"George Washington was a slave-owner,” said President Donald Trump, unspooling Tuesday afternoon a popular but tired argument in defense of Confederate statuary. “So, will George Washington now lose his status? Are we going to take down statues to George Washington?”
He rambled on. “How about Thomas Jefferson?” he asked. "Are we going to take down the statue? Because he was a major slave owner.”
Many readers responded to my Wednesday column calling for the removal of all public honors to the Confederacy with variations of this slippery-slope argument.
What else should be destroyed or banned in the name of moral failings, asked my correspondents triumphantly: The Roman Coliseum? Fulbright scholarships? The Declaration of Independence? The song “Dixie”? Wrigley Field? “Gone With The Wind"?
The what-nexters are a tedious and predictable lot, either possessing or feigning utter opacity when it comes to history in a disquieting effort to defend iconography that celebrates the enslavement of black people.
The implicit question behind all such taunts is, where do we draw the line?Washington, Jefferson and other flawed founders built this country. Robert E. Lee, Jefferson Davis and other rebels tried to tear it apart.

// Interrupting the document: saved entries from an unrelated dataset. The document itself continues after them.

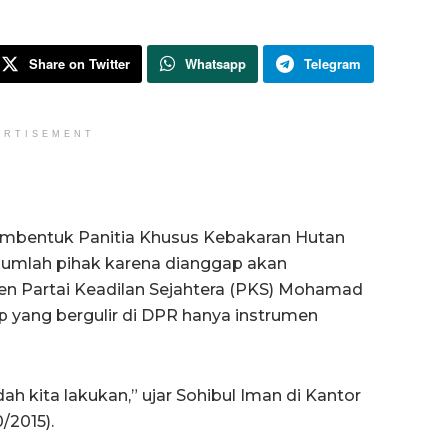
Share on Twitter
Whatsapp
Telegram
ERTISEMENT
bentuk Panitia Khusus Kebakaran Hutan
jumlah pihak karena dianggap akan
en Partai Keadilan Sejahtera (PKS) Mohamad
 yang bergulir di DPR hanya instrumen
h kita lakukan,” ujar Sohibul Iman di Kantor
/2015).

Given that all people exhibit moral failings, some rather pronounced, how should we determine when it’s appropriate to honor them with statues or slap their names on schools, buildings, holidays, currency, roads and geographical features?
It can be an interesting and difficult debate — think of Christopher Columbus, Henry Ford, Andrew Jackson, Woodrow Wilson and other historical figures whose great accomplishments are tainted by words or deeds that horrify those with modern sensibilities.
It’s not, however, a particularly interesting or difficult debate when it comes to those who took up arms against the United States for the purpose of preserving human slavery.
Where do we draw the line? Gee, I dunno, but somewhere well this side of the leaders of the Confederacy — the politicians and generals known almost exclusively for their prominent roles in a murderous, doomed act of mass treason.
It’s an easy distinction. Washington, Jefferson and other flawed founders built this country. Robert E. Lee, Jefferson Davis and other rebels tried to tear it apart. Unlike Washington and Jefferson, they have no significant compensating virtues or accomplishments to counterbalance their treachery and justify the numerous honors and tributes bestowed on them as symbols of Southern “heritage.”
Southerners erected many statues and monuments to such men decades after the Civil War as de facto middle fingers to those who battled segregation and demanded equal rights and opportunities for blacks.
To compare these propagandistic installations to the Washington Monument or the Jefferson Memorial is either profoundly ignorant or deviously brazen.
Now, sure, there’s much for southerners to be proud of and for northerners to admire about the South. The arts. The hospitality. The folklore. The cuisine. The natural beauty. The delightfully passive-aggressive expression, “Bless your heart.”
And the long-term effort to conflate those virtues with Confederate symbolism was such a success that many liberal, open-minded southerners didn’t think twice about the battle flags and salutes to soldiers in gray that are so common in their culture.
They should have, sure. And now, with the events last weekend when neo-Nazis, Klan members and white supremacists oozed into Charlottesville, Va., to protest the removal of a 26-foot high statue of Lee from a public park, they can’t avoid it.
This doesn’t mean, as one piously aggrieved reader wrote, that we must purge our personal libraries of accounts of the Civil War. It doesn’t mean we have to sanitize our museums, pave over our battlegrounds or write the Confederacy out of history textbooks. It doesn’t even mean that good ol’ boys and girls can’t put rebel-flag stickers on their cars or build shrines to losing generals on their property.
It means we all have to stop pretending. It means we have to acknowledge Robert E. Lee isn’t an anodyne mascot for sweet tea, stock car races and Faulkner novels, particularly for African Americans, whose continued bondage he fought for.
Removing his statue no more puts us on a slippery slope toward ousting far more nuanced figures from the public square than building the statue in the first place put us on a slippery slope toward, say, putting up statues of Hitler outside of Holocaust museums or of Ho Chi Minh at Vietnam War memorials.
Charlottesville and the many other cities now removing or considering removing their public monuments to the Confederacy are, in fact, on solid ground. It’s ground that forms a path toward finally and fully acknowledging the searing legacy of slavery and the atrocity of secession in its name. Removal underscore a commitment to pluralism and renunciation of bigotry.
That’s why the alt-right opposes it. Mr. President and gentle readers, what’s your excuse?